Louness Khelifi encourage tous les étudiants à s’impliquer dans ce genre de projet et à faire des efforts autodidactes pour aller au-delà de l’apprentissage universitaire. Il se dit très reconnaissant envers le professeur Usef Faghihi du Département de mathématiques et d’informatique de l’UQTR, qui lui a offert la possibilité de participer activement à ce projet de robot intelligent. Les travaux réalisés ont permis à l’étudiant d’acquérir une expérience précieuse, tout en étant rémunéré.
« Le professeur Faghihi est très dynamique, très accueillant et encourageant, note Louness Khelifi. Le monde des mathématiques pures était un peu intimidant pour moi au début, car je viens du domaine du génie logiciel, mais le professeur Faghihi m’a aidé à m’adapter rapidement. Il m’a intégré dans plusieurs projets de recherche, m’a permis de sortir de ma zone de confort et d’apprendre beaucoup sur l’intelligence artificielle et la causalité, des domaines en plein développement. »

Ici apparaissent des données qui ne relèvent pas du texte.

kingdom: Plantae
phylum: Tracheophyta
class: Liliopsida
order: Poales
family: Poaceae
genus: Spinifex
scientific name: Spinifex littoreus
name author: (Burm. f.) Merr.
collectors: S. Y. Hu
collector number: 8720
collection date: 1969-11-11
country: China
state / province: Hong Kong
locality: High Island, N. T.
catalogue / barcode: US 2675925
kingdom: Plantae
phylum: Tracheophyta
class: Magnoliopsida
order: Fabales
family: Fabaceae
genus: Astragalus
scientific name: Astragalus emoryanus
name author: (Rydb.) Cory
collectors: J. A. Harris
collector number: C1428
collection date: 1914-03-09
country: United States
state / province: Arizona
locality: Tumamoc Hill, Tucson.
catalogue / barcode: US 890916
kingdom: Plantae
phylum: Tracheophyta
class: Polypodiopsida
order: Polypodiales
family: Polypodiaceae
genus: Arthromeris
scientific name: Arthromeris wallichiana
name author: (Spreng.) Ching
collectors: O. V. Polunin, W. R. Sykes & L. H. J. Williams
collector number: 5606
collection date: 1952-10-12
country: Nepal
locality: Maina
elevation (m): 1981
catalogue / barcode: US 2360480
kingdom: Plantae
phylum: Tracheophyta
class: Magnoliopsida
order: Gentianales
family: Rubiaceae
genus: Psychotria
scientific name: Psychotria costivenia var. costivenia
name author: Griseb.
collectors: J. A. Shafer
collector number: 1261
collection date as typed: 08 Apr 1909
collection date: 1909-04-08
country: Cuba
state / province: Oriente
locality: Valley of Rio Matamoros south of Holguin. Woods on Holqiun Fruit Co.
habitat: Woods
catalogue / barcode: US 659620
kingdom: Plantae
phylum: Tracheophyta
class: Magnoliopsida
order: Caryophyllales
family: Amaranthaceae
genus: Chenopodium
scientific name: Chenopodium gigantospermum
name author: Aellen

Après ses études à la maîtrise, Louness Khelifi poursuivra son parcours universitaire à l’UQTR dans le programme de doctorat en génie électrique (concentration génie informatique), sous la direction du professeur Faghihi. Ses recherches porteront sur l’intelligence artificielle et un nouvel algorithme d’apprentissage par renforcement.